Rigorous experimental or mathematical results have not been established for any of these approaches. In general, there is no reason to expect that whatever works best in one arena (ant colonies for example) will also work best in another arena (human societies or computation for example). A metaphor can be inspirational, but there is no reason to expect it to be literally true or more than partially useful.

For example, after simulated annealing evaluates a randomly chosen neighbor, the algorithm always moves to the neighbor if it is better, following an intuition from physics. But Walksat does better by sometimes not moving to a neighbor even if it is better.

There are still major opportunities for new heuristic approaches to search and combinatorial optimization. Some important issues include:

how to define the neighbors of a state (moveset design)
how many neighbors to evaluate at each step (moveset size selection)
how to weight different constraint violations
how to reduce the number of local optima and plateaus
how to compute or approximate an evaluation function rapidly
reusing work performed to evaluate nearby states
balancing random walking and greediness

The fundamental computational issue seems to be how to trade-off improvement along multiple conflicting dimensions. Research should be guided by experimentation and logical argument more than by loose analogies.

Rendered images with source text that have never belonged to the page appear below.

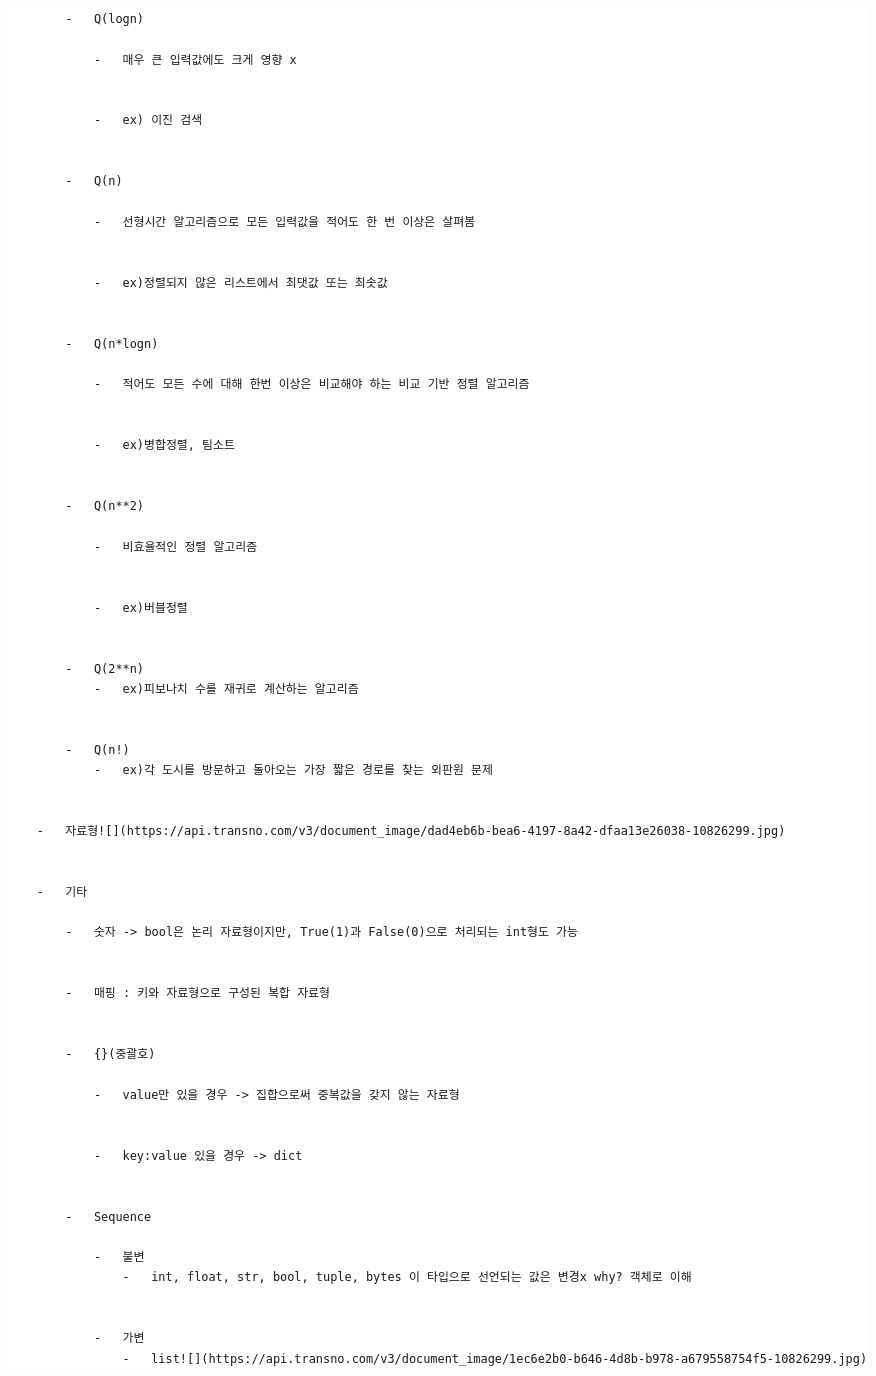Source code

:             
            -   Q(logn)  
                
                -   매우 큰 입력값에도 크게 영향 x  
                    
                
                -   ex) 이진 검색  
                    
            
            -   Q(n)  
                
                -   선형시간 알고리즘으로 모든 입력값을 적어도 한 번 이상은 살펴봄  
                    
                
                -   ex)정렬되지 않은 리스트에서 최댓값 또는 최솟값  
                    
            
            -   Q(n*logn)  
                
                -   적어도 모든 수에 대해 한번 이상은 비교해야 하는 비교 기반 정렬 알고리즘  
                    
                
                -   ex)병합정렬, 팀소트  
                    
            
            -   Q(n**2)  
                
                -   비효율적인 정렬 알고리즘  
                    
                
                -   ex)버블정렬  
                    
            
            -   Q(2**n)  
                -   ex)피보나치 수를 재귀로 계산하는 알고리즘  
                    
            
            -   Q(n!)  
                -   ex)각 도시를 방문하고 돌아오는 가장 짧은 경로를 찾는 외판원 문제  
                    
        
        -   자료형![](https://api.transno.com/v3/document_image/dad4eb6b-bea6-4197-8a42-dfaa13e26038-10826299.jpg)  
            
        
        -   기타  
            
            -   숫자 -> bool은 논리 자료형이지만, True(1)과 False(0)으로 처리되는 int형도 가능  
                
            
            -   매핑 : 키와 자료형으로 구성된 복합 자료형  
                
            
            -   {}(중괄호)  
                
                -   value만 있을 경우 -> 집합으로써 중복값을 갖지 않는 자료형  
                    
                
                -   key:value 있을 경우 -> dict  
                    
            
            -   Sequence  
                
                -   불변  
                    -   int, float, str, bool, tuple, bytes 이 타입으로 선언되는 값은 변경x why? 객체로 이해  
                        
                
                -   가변  
                    -   list![](https://api.transno.com/v3/document_image/1ec6e2b0-b646-4d8b-b978-a679558754f5-10826299.jpg)  
                        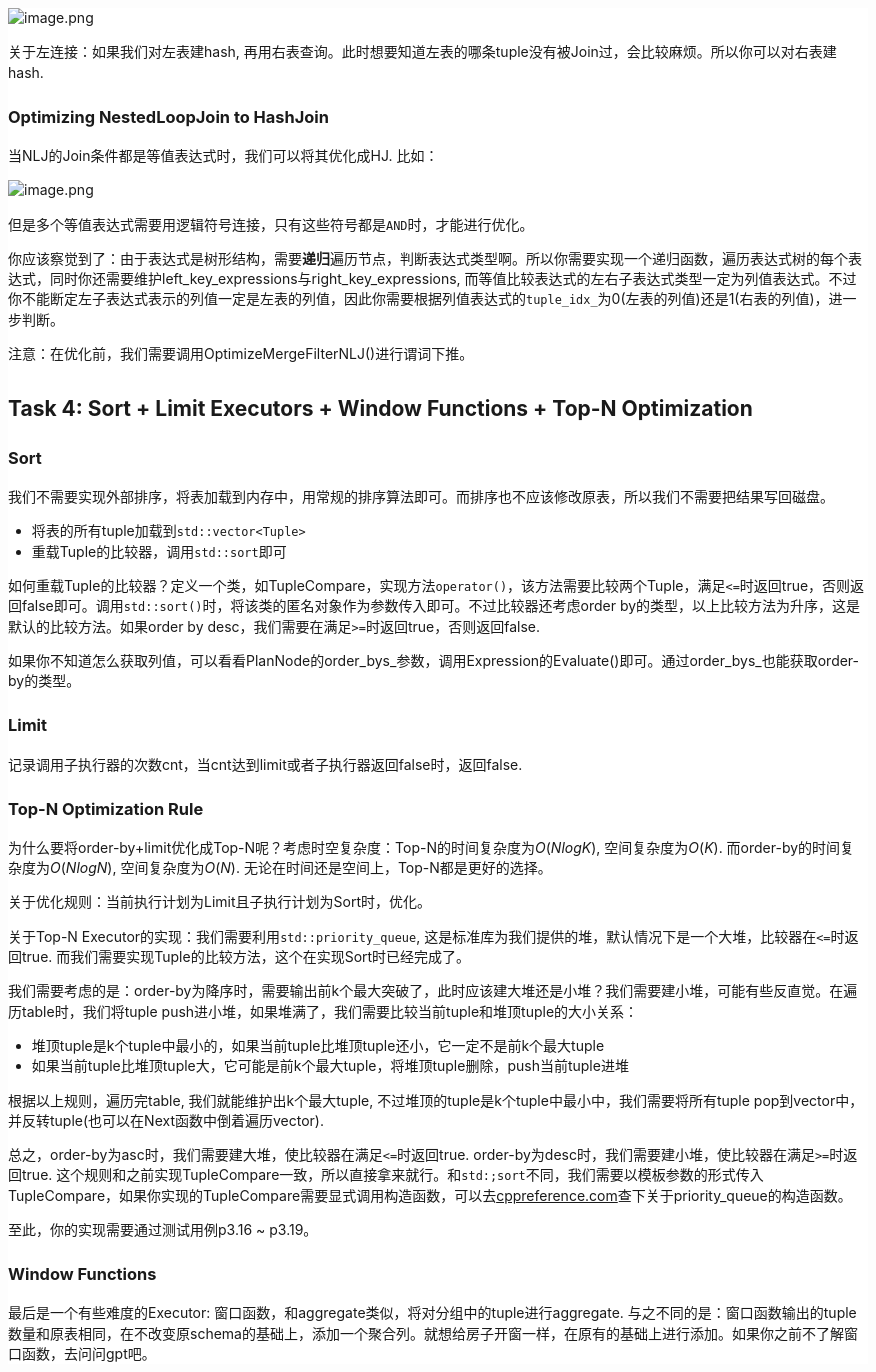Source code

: ![image.png](https://raw.githubusercontent.com/ren77281/pigco-image/main/img/202408031644224.png)

关于左连接：如果我们对左表建hash, 再用右表查询。此时想要知道左表的哪条tuple没有被Join过，会比较麻烦。所以你可以对右表建hash. 
### Optimizing NestedLoopJoin to HashJoin
当NLJ的Join条件都是等值表达式时，我们可以将其优化成HJ. 比如：

![image.png](https://raw.githubusercontent.com/ren77281/pigco-image/main/img/202408031655006.png)

但是多个等值表达式需要用逻辑符号连接，只有这些符号都是`AND`时，才能进行优化。

你应该察觉到了：由于表达式是树形结构，需要**递归**遍历节点，判断表达式类型啊。所以你需要实现一个递归函数，遍历表达式树的每个表达式，同时你还需要维护left_key_expressions与right_key_expressions, 而等值比较表达式的左右子表达式类型一定为列值表达式。不过你不能断定左子表达式表示的列值一定是左表的列值，因此你需要根据列值表达式的`tuple_idx_`为0(左表的列值)还是1(右表的列值)，进一步判断。

注意：在优化前，我们需要调用OptimizeMergeFilterNLJ()进行谓词下推。
## Task 4: Sort + Limit Executors + Window Functions + Top-N Optimization
### Sort
我们不需要实现外部排序，将表加载到内存中，用常规的排序算法即可。而排序也不应该修改原表，所以我们不需要把结果写回磁盘。

- 将表的所有tuple加载到`std::vector<Tuple>`
- 重载Tuple的比较器，调用`std::sort`即可

如何重载Tuple的比较器？定义一个类，如TupleCompare，实现方法`operator()`，该方法需要比较两个Tuple，满足`<=`时返回true，否则返回false即可。调用`std::sort()`时，将该类的匿名对象作为参数传入即可。不过比较器还考虑order by的类型，以上比较方法为升序，这是默认的比较方法。如果order by desc，我们需要在满足`>=`时返回true，否则返回false. 

如果你不知道怎么获取列值，可以看看PlanNode的order_bys_参数，调用Expression的Evaluate()即可。通过order_bys_也能获取order-by的类型。
### Limit
记录调用子执行器的次数cnt，当cnt达到limit或者子执行器返回false时，返回false. 
### Top-N Optimization Rule
为什么要将order-by+limit优化成Top-N呢？考虑时空复杂度：Top-N的时间复杂度为$O(NlogK)$, 空间复杂度为$O(K)$. 而order-by的时间复杂度为$O(NlogN)$, 空间复杂度为$O(N)$. 无论在时间还是空间上，Top-N都是更好的选择。

关于优化规则：当前执行计划为Limit且子执行计划为Sort时，优化。

关于Top-N Executor的实现：我们需要利用`std::priority_queue`, 这是标准库为我们提供的堆，默认情况下是一个大堆，比较器在`<=`时返回true. 而我们需要实现Tuple的比较方法，这个在实现Sort时已经完成了。

我们需要考虑的是：order-by为降序时，需要输出前k个最大突破了，此时应该建大堆还是小堆？我们需要建小堆，可能有些反直觉。在遍历table时，我们将tuple push进小堆，如果堆满了，我们需要比较当前tuple和堆顶tuple的大小关系：
- 堆顶tuple是k个tuple中最小的，如果当前tuple比堆顶tuple还小，它一定不是前k个最大tuple
- 如果当前tuple比堆顶tuple大，它可能是前k个最大tuple，将堆顶tuple删除，push当前tuple进堆

根据以上规则，遍历完table, 我们就能维护出k个最大tuple, 不过堆顶的tuple是k个tuple中最小中，我们需要将所有tuple pop到vector中，并反转tuple(也可以在Next函数中倒着遍历vector).

总之，order-by为asc时，我们需要建大堆，使比较器在满足`<=`时返回true. order-by为desc时，我们需要建小堆，使比较器在满足`>=`时返回true. 这个规则和之前实现TupleCompare一致，所以直接拿来就行。和`std:;sort`不同，我们需要以模板参数的形式传入TupleCompare，如果你实现的TupleCompare需要显式调用构造函数，可以去[cppreference.com](https://en.cppreference.com/w/)查下关于priority_queue的构造函数。

至此，你的实现需要通过测试用例p3.16 ~ p3.19。
### Window Functions
最后是一个有些难度的Executor: 窗口函数，和aggregate类似，将对分组中的tuple进行aggregate. 与之不同的是：窗口函数输出的tuple数量和原表相同，在不改变原schema的基础上，添加一个聚合列。就想给房子开窗一样，在原有的基础上进行添加。如果你之前不了解窗口函数，去问问gpt吧。
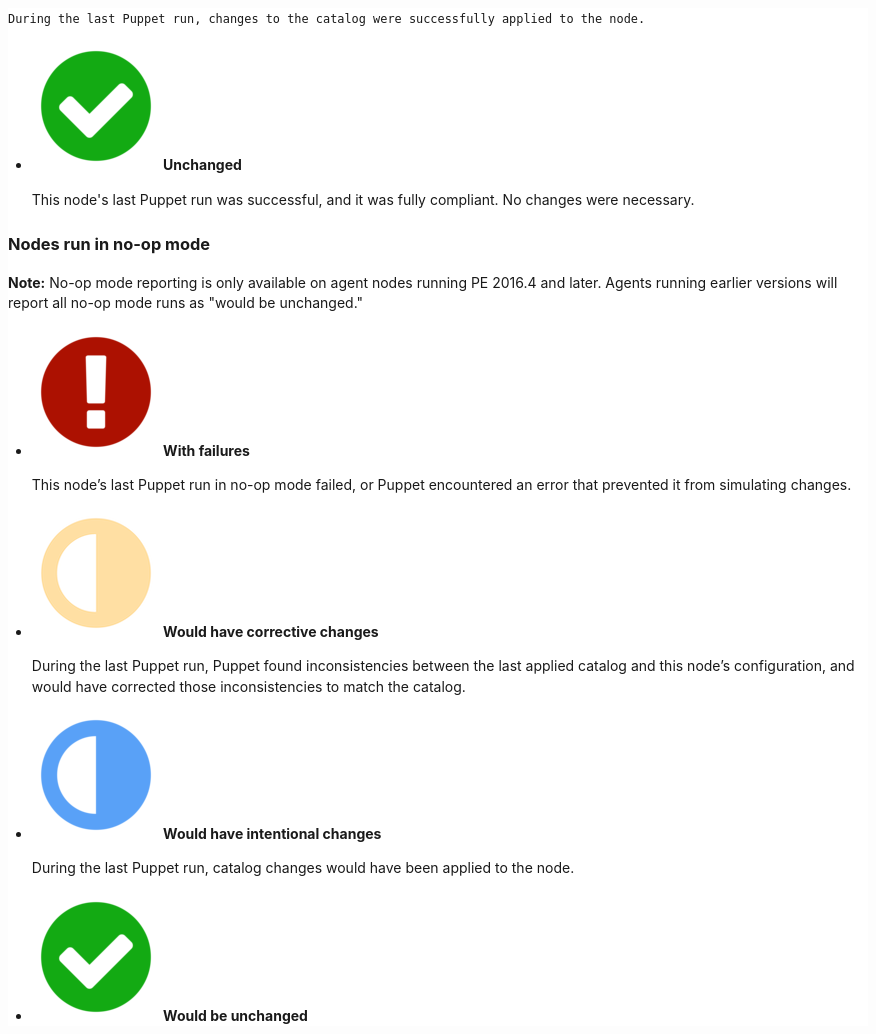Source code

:     During the last Puppet run, changes to the catalog were successfully applied to the node.

-   **![](icon_unchanged.png) Unchanged**

    This node's last Puppet run was successful, and it was fully compliant. No changes were necessary.


### Nodes run in no-op mode

**Note:** No-op mode reporting is only available on agent nodes running PE 2016.4 and later. Agents running earlier versions will report all no-op mode runs as "would be unchanged."

-   **![](icon_failed.png) With failures**

    This node’s last Puppet run in no-op mode failed, or Puppet encountered an error that prevented it from simulating changes.

-   **![](icon_corrective.png) Would have corrective changes**

    During the last Puppet run, Puppet found inconsistencies between the last applied catalog and this node’s configuration, and would have corrected those inconsistencies to match the catalog.

-   **![](icon_changed.png) Would have intentional changes**

    During the last Puppet run, catalog changes would have been applied to the node.

-   **![](icon_unchanged.png) Would be unchanged**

The word "metaphorical" is not automatically pejorative. What it suggests is the need for additional thought, because the evaluation of metaphorical methods cannot be purely quantitative, Competing metaphors are always available; which
are better and why?

One issue with metaphor-based methods is the balance between focus on the nature of the method and focus on the nature of the task. What are the fundamental properties of a task that cause certain methods to be suitable? For example, there is a basic difference between offline search, as done by A*, and online search, as done in the first 250A project, where costs incurred already are sunk.